Senator Elizabeth Warren is calling out regulators after little-known hedge fund Archegos Capital Management was able to borrow so much money that its implosion last week sent shockwaves across Wall Street.
“Regulators need to rely on more than luck to fend off risks to the financial system,” Warren, a Democrat from Massachusetts, said in a statement to CNN Business. “We need transparency and strong oversight to ensure that the next hedge fund blowup doesn’t take the economy down with it.”
The stocks of ViacomCBS and other media companies crashed late last week after Wall Street banks that lent to Archegos forced the firm to unwind its risky bets in a massive fire sale. Archegos was bankrolled by some of the biggest banks in the world, including Goldman Sachs, Credit Suisse, Deutsche Bank and Wells Fargo.
Some of those banks are now facing sizable losses of their own from their ties to Archegos, which reportedly used derivatives to mask the size of its large investment positions.
The collapse of Archegos serves as yet another reminder of the dangers of extreme leverage and raises questions about how this firm was able to amass such risky positions, especially given its founder’s checkered past.
“Archegos’ meltdown had all the makings of a dangerous situation -— [a] largely unregulated hedge fund, opaque derivatives, trading in private dark pools, high leverage and a trader who wriggled out of the SEC’s enforcement,” Warren said in the statement.
In other words, regulators should have seen this coming.
Insider trading red flags
Archegos was founded by Bill Hwang, best known for an insider trading scandal at former hedge fund Tiger Asia Management. In 2012 Hwang pleaded guilty to wire fraud on behalf of his firm, which was sentenced to a year of probation and forced to forfeit $16 million. That same year, the Securities and Exchange Commission charged Hwang, Tiger Asia Management and Tiger Asia Partners with making nearly $17 million in illegal profits in a scheme involving Chinese bank stocks. He and his firms agreed to pay $44 million to settle those charges.
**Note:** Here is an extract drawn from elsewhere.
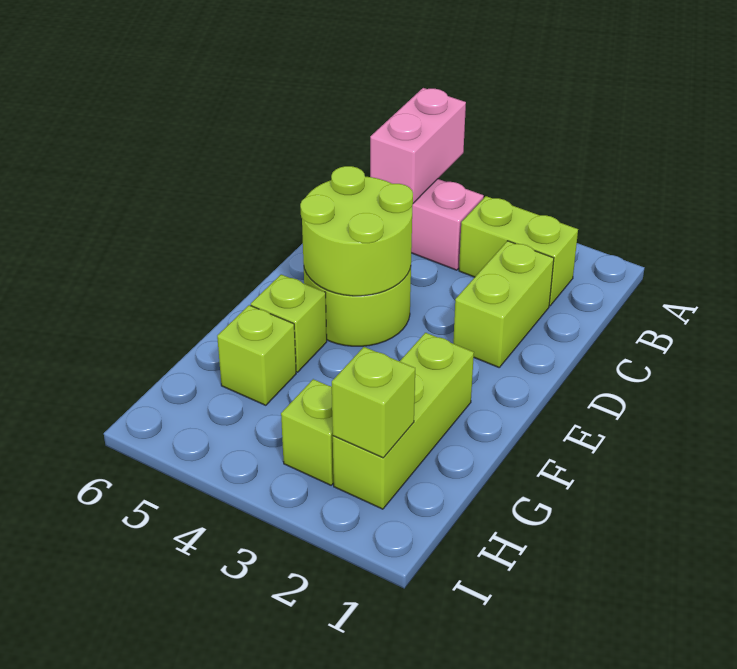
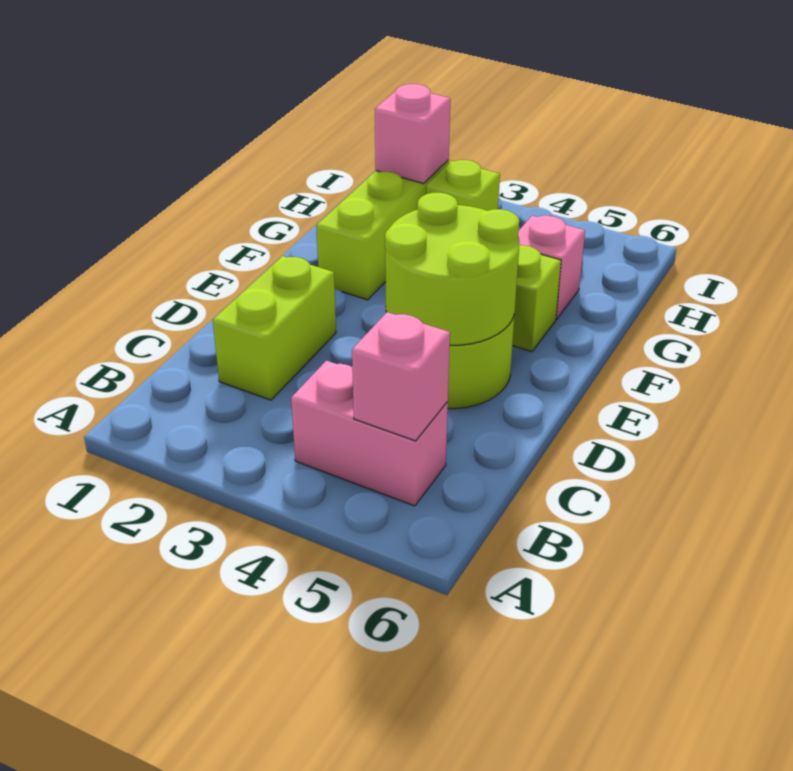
pink 1x2 brick [370,88,466,203] -> pink 1x1 brick [352,312,450,441]
lime 1x2 brick [459,196,578,306] -> none
lime 1x1 brick [217,305,296,405] -> pink 1x1 brick [518,216,585,319]
lime 1x1 brick [332,347,415,458] -> pink 1x1 brick [375,84,450,184]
Goldman Sachs stopped doing business with Hwang for a period of time after that, a person familiar with the matter told CNN Business. However, Goldman Sachs later resumed a relationship with Hwang, serving as one of his firm’s lenders.
In a statement on Tuesday, a spokesperson for Archegos said this is a “challenging time” for the firm, its partners and employees. “All plans are being discussed as Mr. Hwang and the team determine the best path forward,” the spokesperson said.
Regulators are probing what went wrong in this high-profile meltdown.
In a statement on Monday, a spokesperson for the SEC said the agency has been “monitoring the situation and communicating with market participants since last week.”
Big banks count their losses
Meanwhile, the toll from the Archegos collapse continues to mount.
Japan’s Mitsubishi UFJ Securities (MBFJF) said in a statement Tuesday that it was expecting a loss of about $300 million “in relation to a US client.” It did not name the client and a spokesperson declined to elaborate.
Wells Fargo, another prime broker to Archegos, said the bank did not experience losses after closing out its exposure to the firm. The statement came after Wells Fargo shares dropped 3% Monday on concerns about the damage.
Japan’s Nomura said Monday that its losses could be as much as $2 billion, attributing the hit to “transactions with a US client.” Asked for further detail, the company declined to comment to CNN Business.
Credit Suisse warned of a “significant” hit to earnings after a client defaulted on margin calls. A person familiar with the matter told CNN Business that the client was Archegos.
How was Archegos able to keep such a low profile for so long, despite its large presence in major stocks and ties to leading banks?
The answer may lie in the firm’s structure. Archegos operates as a family office, a private firm that exists to increase the wealth of high-net worth individuals. Unlike hedge funds, Archegos is not allowed to manage outside money.
The family office space is huge, with at least 10,000 single-family offices around the world, firms that manage more than private equity and venture capital combined, according to Ernst & Young.
Despite their influence, family offices face little oversight from regulators. That’s because while the 2010 Dodd-Frank law called for tighter regulation of hedge funds, it gave family offices a special carve-out.
Family offices are not required to file regular reports with the SEC detailing their vast positions and activities. While the SEC pages of hedge funds like Soros Capital Management and Bill Ackman’s Pershing Square include quarterly reports on their portfolios, Archegos’ page with the SEC, says little, except for a notice: “Archegos Capital Management, LP has not filed any forms with the SEC apart from initial company registration.”